Un plaisir renouvelé avec le Central Park Reel de Lukas Foss, 
pour violon et piano, qui clôt ce disque. Oui, il s’agit bel et bien 
d’un reel, mais loin d’être bêtement folklorique, cette 
musique se métamorphose de façon saugrenue et surprenante, conservant 
constamment l’attention de l’auditeur tout en éveillant un petit 
sourire ici et là. Les musiciens sont de très haut calibre (certains 
sont membres de l’Orchestre symphonique de Boston!) et ils offrent 
une prestation à la fois soignée et profondément engagée. Un disque 
sympathique et divertissant. Éric Champagne
 Debussy: Orchestral 
Works Volume 6 (Suite bergamasque/Petite Suite/En blanc et noir/Printemps/Symphony 
in B minor) Orchestre National de Lyon/Jun Märkl
 Naxos 8.572583 (74 min 21 s)
 
   Le sixième, et probablement dernier, volume de cette série contient 
des adaptations orchestrales de pièces pour piano, quelques-unes transcrites 
par des collègues de Debussy et d’autres par nos contemporains. La 
Suite bergamasque en quatre mouvements est l’une des pièces les 
plus accessibles du compositeur et inclut le très populaire Clair 
de lune. Cette pièce mérite bien sa popularité, et on pourrait 
difficilement imaginer une orchestration plus fidèle que celle proposée 
ici par André Caplet. Aussi, la transcription de Henri Büsser de la 
Petite Suite saisit parfaitement le charme évocateur de la musique.
 En outre, Büssler orchestra Printemps, la pièce la plus impressionniste 
de Debussy et encore là, il trouve un mélange idéal de couleurs subtiles. 
En blanc et en noir est un ensemble de pièces bien plus singulières, 
et l’arrangement de Robin Holloway fait en 2002 souligne cette étrangeté. 

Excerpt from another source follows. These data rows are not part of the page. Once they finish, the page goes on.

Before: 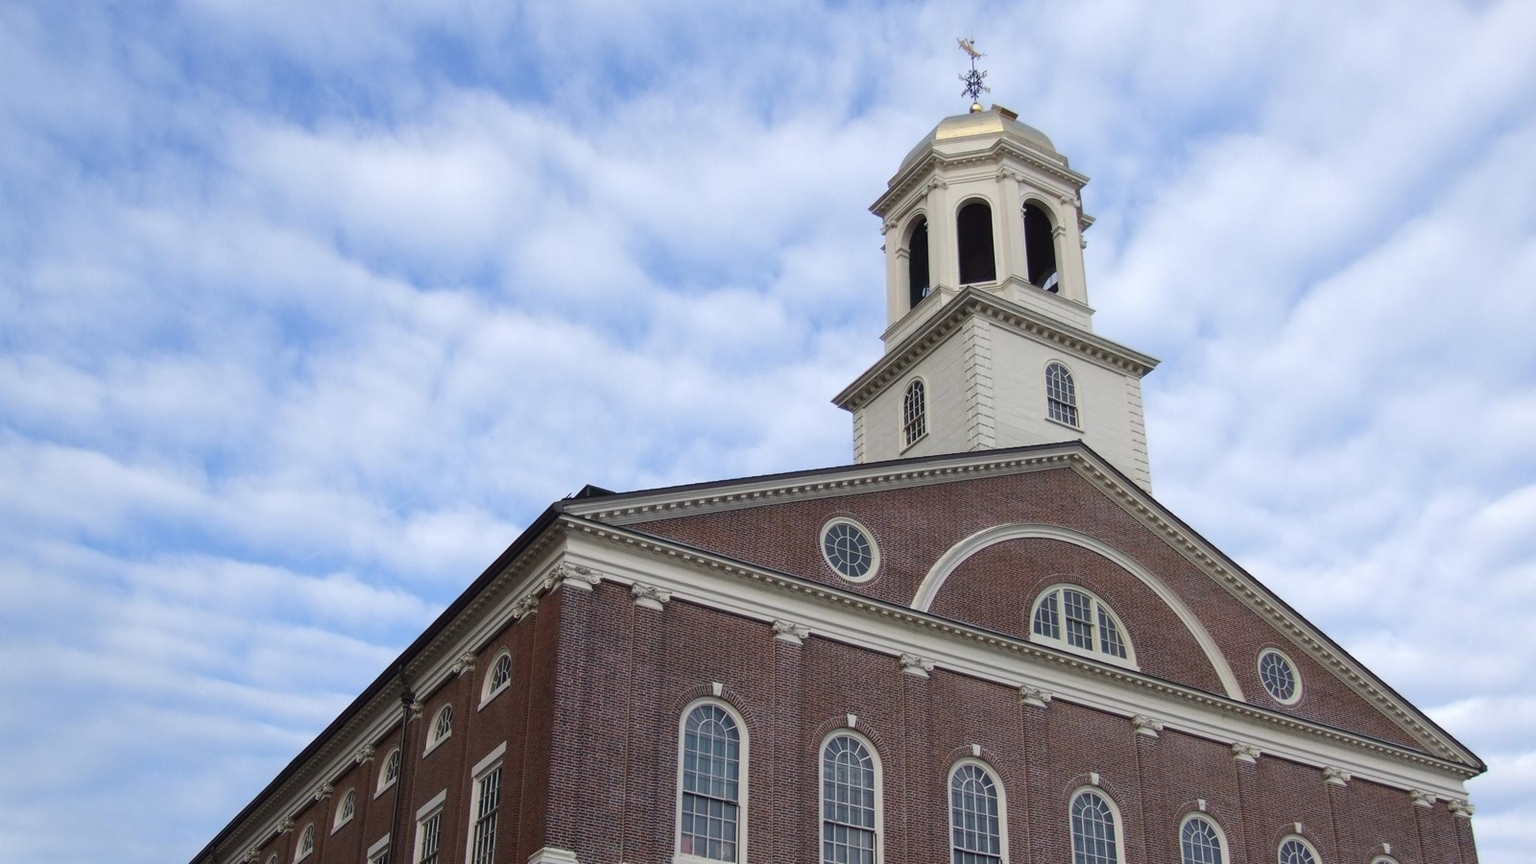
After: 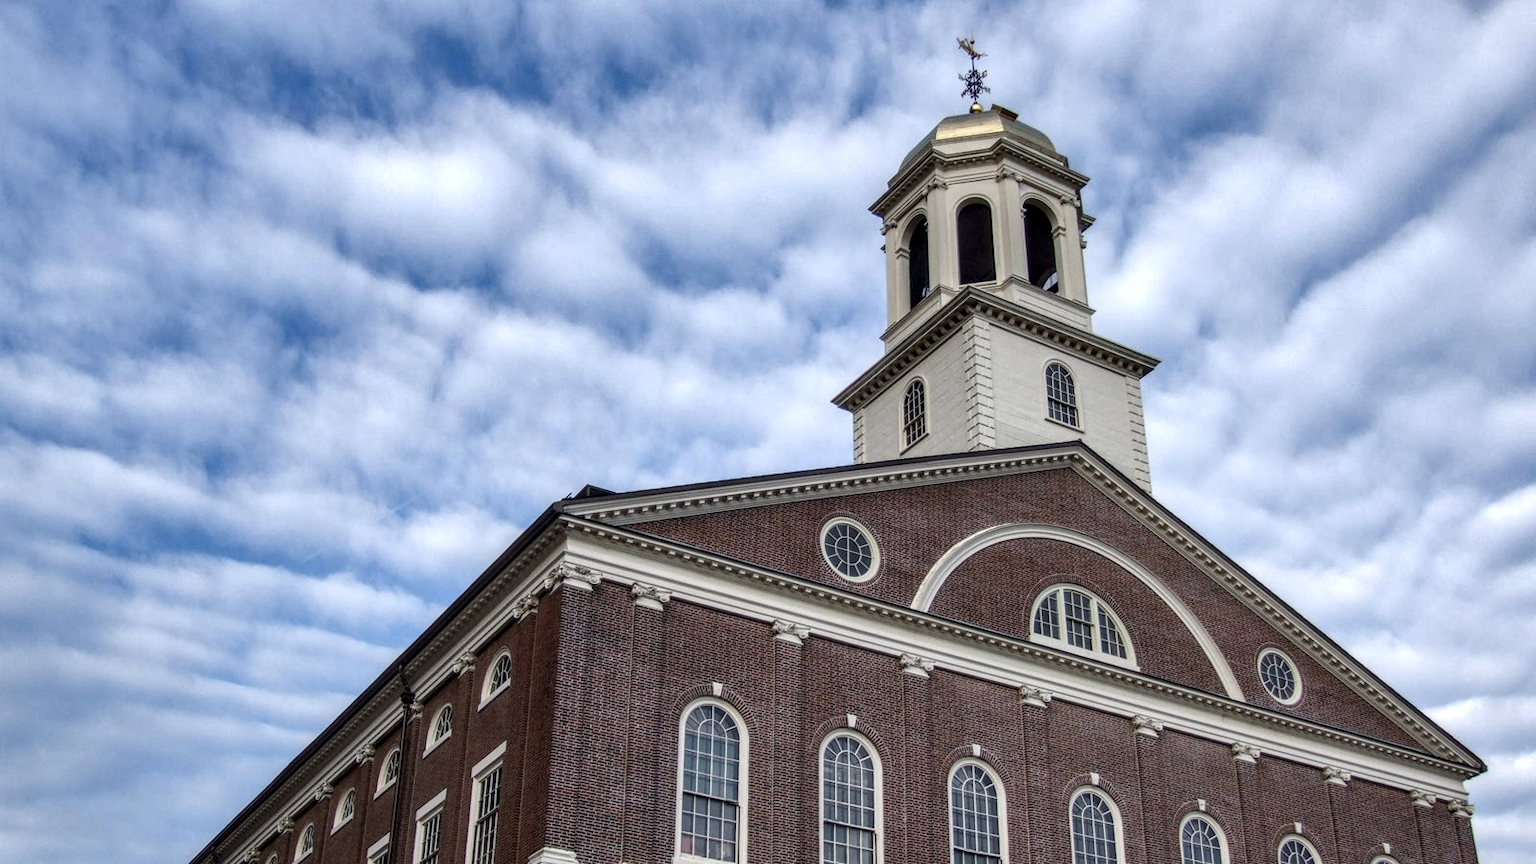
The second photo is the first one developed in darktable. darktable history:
shadows and highlights: soften with gaussian
local contrast: highlights 0%, shadows 0%, detail 182%
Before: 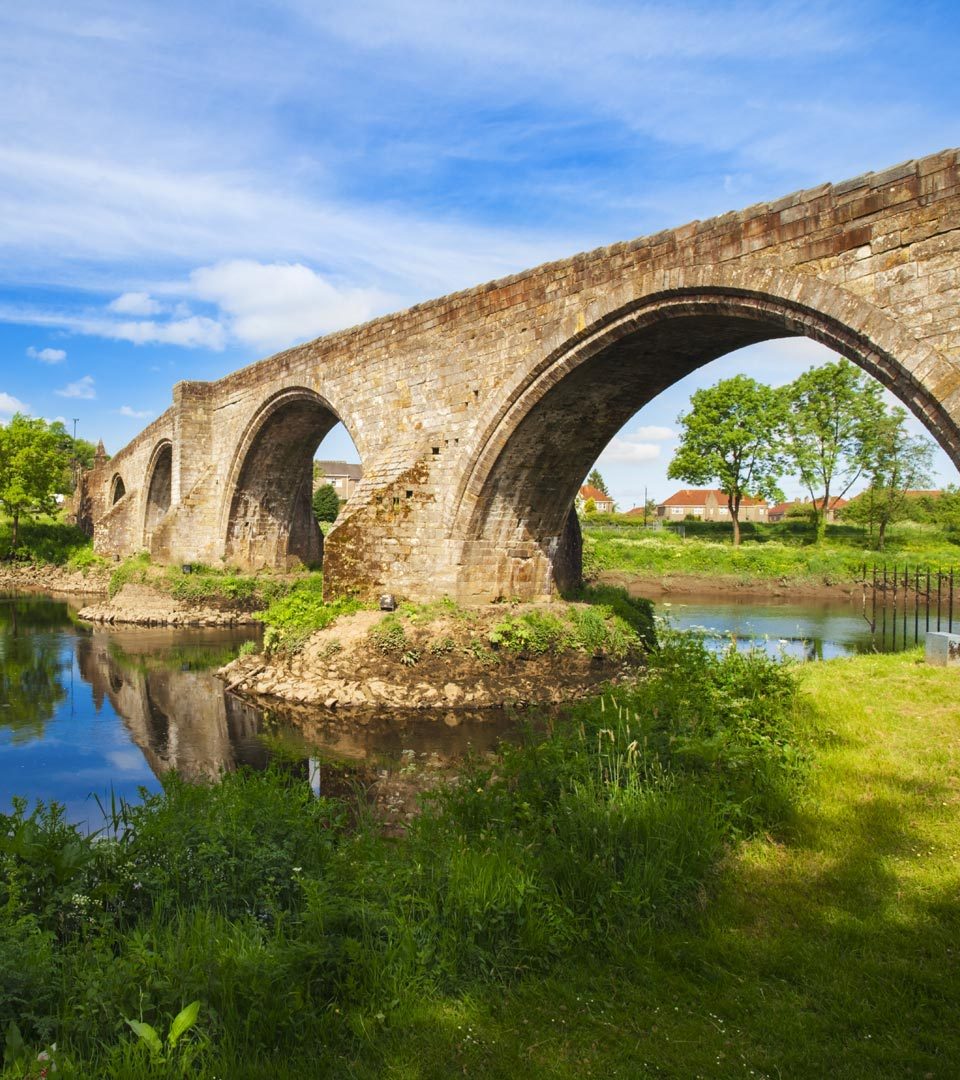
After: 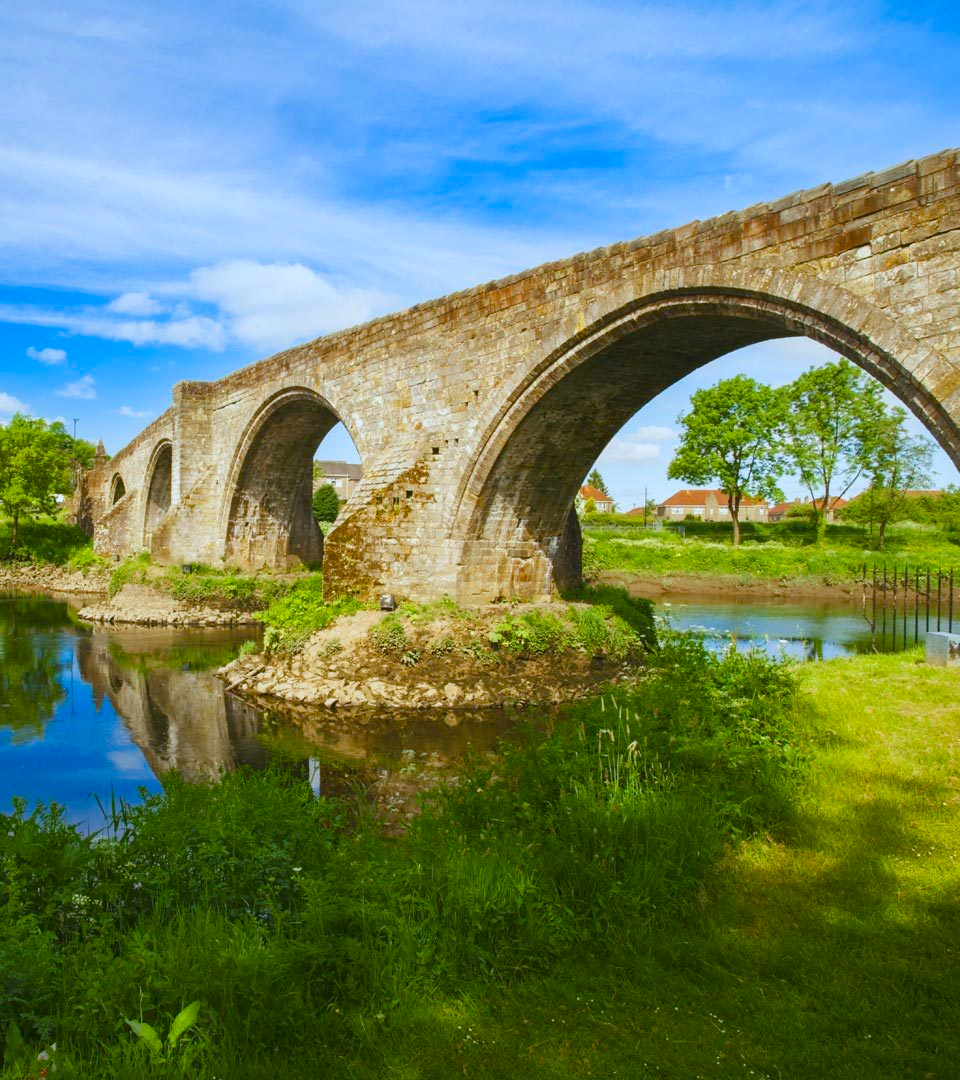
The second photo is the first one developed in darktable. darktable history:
color calibration: x 0.372, y 0.386, temperature 4283.97 K
color balance: mode lift, gamma, gain (sRGB), lift [1.04, 1, 1, 0.97], gamma [1.01, 1, 1, 0.97], gain [0.96, 1, 1, 0.97]
color balance rgb: perceptual saturation grading › global saturation 35%, perceptual saturation grading › highlights -25%, perceptual saturation grading › shadows 25%, global vibrance 10%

Je soupçonne que Caplet ou Büssler auraient adouci certaines aspérités.
 Enfin, il y a la première tentative symphonique de Debussy. Il avait 
18 ans quand il l’a commencée. Il n’a écrit qu’un premier mouvement 
pour piano quatre mains avant d’abandonner. Tony Finno en a fait une 
orchestration. Son travail nous permet de mieux comprendre Debussy, 
mais ne réussit pas à nous convaincre qu’il s’agit d’un chef 
d’œuvre négligé. Les interprétations entendues sur le CD sont 
adéquates.  Paul E. Robinson
 Echoes: Classic 
Works Transformed Seattle Symphony Orchestra/Gerard Schwarz
 Naxos 8.559676 (53 min 41 s)
 
   L’idée était amusante: demander à un compositeur contemporain de 
transformer selon son imagination une œuvre du répertoire classique. 

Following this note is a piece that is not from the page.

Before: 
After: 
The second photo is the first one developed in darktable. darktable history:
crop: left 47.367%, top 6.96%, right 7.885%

Cependant, le résultat est plutôt inégal. Certains compositeurs se 
sont limités à réaliser une orchestration bien sage (comme cet intermezzo 
de Brahms choisi par Bright Sheng) ou encore à concevoir un arrangement 
sans trop de saveur (comme le concerto grosso de Haendel arrangé par 
le chef Gerard Schwarz). La plus décevante est peut-être la pièce 
d’Aaron Jay Kernis, qui est une orchestration de son propre quatuor 
à cordes. Ce n’est pas mauvais, mais ce n’est pas un classique 
revisité. Lui a-t-on bien expliqué le concept? Néanmoins, certaines 
pièces se démarquent avantageusement du lot. David Stock présente 
sa vision du Trumpet Volontary de Clarke avec une maîtrise surprenante 
des effets orchestraux. Quand à John Harbison, il propose une relecture 
symphonique du célèbre Ruby, My Dear de Thelonius Monk. Cette 
relecture un peu sage apporte cependant une classe et une élégance 
touchante à cette musique envoûtante. La plus grande réussite du 
projet est probablement Infernal de David Schiff : une version 
jazzy de la Danse infernale 
de L’Oiseau de feu de Stravinski, qui a le mérite d’être 
tout aussi originale qu’intéressante.  Éric Champagne
 Elgar: In the 
South – Introduction and Allegro 
– Enigma Variations Stuttgart Radio Symphony Orchestra (SWR)/Roger Norrington
 Hänssler Classic CD 93.191 (70 min 16 s)
 
   Roger Norrington dirige l’Orchestre symphonique de la Radio de Stuttgart 
depuis 1998. Au dire de tous, son règne est mémorable. Son legs est 
généreux chez Hänssler Classics: un répertoire vaste et varié. 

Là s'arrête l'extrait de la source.